A Claudio y a mí nos tocó ir a la casa de Juanjo. Fuimos a buscar las bicicletas y aceleramos hasta el edificio 6. Claudio tocó el portero y cuando atendieron dijo algo parecido a “Juanjo se golpeó la cabeza”. Nadie contestó más nada. En segundos, la mamá de Juanjo estaba en la puerta, desencajada, preguntando qué había pasado. Corrió todo el camino hasta la casita, pero antes de llegar nos encontramos (nosotros íbamos con ella en las bicicletas) al dueño de la casa y al vecino del 2, con Juanjo a upa, todo sangrado, llorando. La mamá lo agarró y se subieron a un auto. Del grupo original, sólo quedábamos Claudio, Graciela y yo (y Juanjo, desde ya). A propuesta de Graciela, fuimos al hospital; llegamos casi al mismo tiempo que el auto y nos quedamos afuera. La mamá no apareció más. El dueño de la casita salió de la guardia y nos dijo algo, enojado, que no recuerdo del todo bien, pero puedo suponer como un “cuántas veces les dije”, o algo así. Ningunx se animó a entrar. Esperamos un rato afuera, por que sí. Salió el tipo del 2 y nos dijo que Juanjo se iba a quedar en el hospital, que estaba bien, pero que lo tenían que coser. “Coser” era para mí, al menos, una palabra terrorífica, casi premonitoria de la muerte. Claudio y Graciela no parecían tan preocupadxs y propusieron volver, cosa que hicimos. Yo, derecho a casa.

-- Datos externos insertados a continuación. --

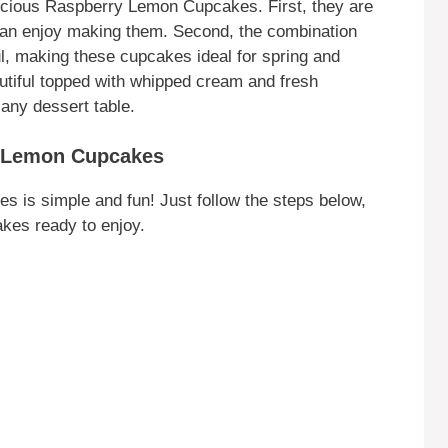
cious Raspberry Lemon Cupcakes. First, they are
can enjoy making them. Second, the combination
ul, making these cupcakes ideal for spring and
utiful topped with whipped cream and fresh
 any dessert table.
y Lemon Cupcakes
is simple and fun! Just follow the steps below,
akes ready to enjoy.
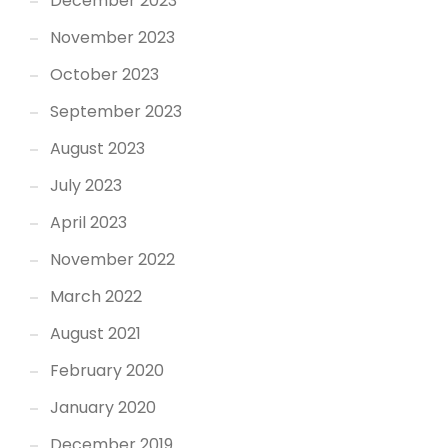
December 2023
November 2023
October 2023
September 2023
August 2023
July 2023
April 2023
November 2022
March 2022
August 2021
February 2020
January 2020
December 2019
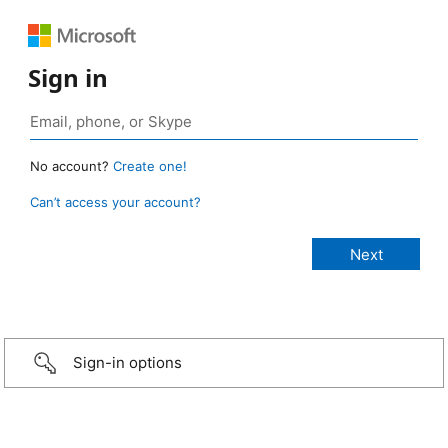
Sign in
No account?
Create one!
Can’t access your account?
Sign-in options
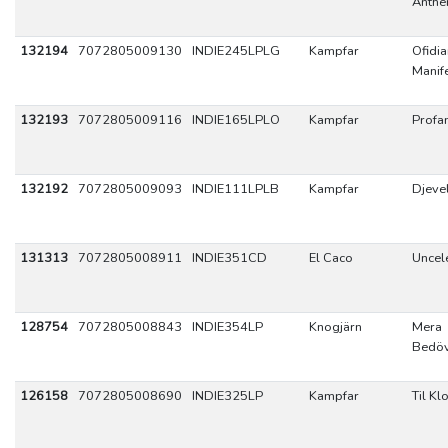
Anth
132194
7072805009130
INDIE245LPLG
Kampfar
Ofidi
Manif
132193
7072805009116
INDIE165LPLO
Kampfar
Profa
132192
7072805009093
INDIE111LPLB
Kampfar
Djeve
131313
7072805008911
INDIE351CD
El Caco
Uncel
128754
7072805008843
INDIE354LP
Knogjärn
Mera
Bedöv
126158
7072805008690
INDIE325LP
Kampfar
Til Kl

Por supuesto, no conté nada, lo cual era habitual (ya para esa época trataba de no hablarme demasiado con mi madre y su pareja, para ahorrarme problemas). Me acosté preocupado, eso sí. Al día siguiente, Juanjo faltó a la escuela. Al salir, después de almorzar, fuimos con Claudio y Lucio a su casa. Todo lo que pudimos saber, portero mediante, fue que estaba bien, pero que le habían dado doce puntos, algo que no tenía mucho significado, al menos para mí. También supimos que iba a estar unos días fuera de nuestra vista. Volvimos a verlo un lunes, en la escuela. Yo quedé muy impresionado: tenía una venda que le tapaba casi toda la cara, excepto la boca, una partecita de los cachetes y la nariz; la boca estaba hinchada y tenía un diente roto, pero lo que más me impresionó fueron el color violeta de cada parte visible y los ojos rojos, además de que hablaba rarísimo. En el recreo, nos contó que se había roto el tabique y se había cortado la frente y el labio de arriba, además de haberse partido dos dientes. Todxs queríamos saber qué había pasado ese día, por qué no había doblado; él dijo que sí, que había doblado, pero se ve que había salido con el manubrio con una vuelta de más y que el cable del freno no lo dejó doblar; era una suposición: lo que concretamente sabía era que había tratado de doblar y la bicicleta no lo había acompañado en la intención.


Nunca más volvimos a hablar del asunto, pero el día del accidente fue el último día de nuestro juego preferido. Yo, particularmente, dejé de pensarlo como un juego; aunque mejor sería decir que simplemente no volví a pensarlo más. Creo que nadie lo vivió con tristeza. La infancia tiene eso de bueno: las cosas dejan de ser con una asombrosa facilidad. Por otra parte, el barrio estaba repleto de actividades que desafiaban la audacia; y la de las bicicletas no era ni por asomo la más peligrosa. Pero eso forma ya parte de otros relatos, uno de los cuales, curiosamente, tuvo también a Juanjo como protagonista (muy) desafortunado.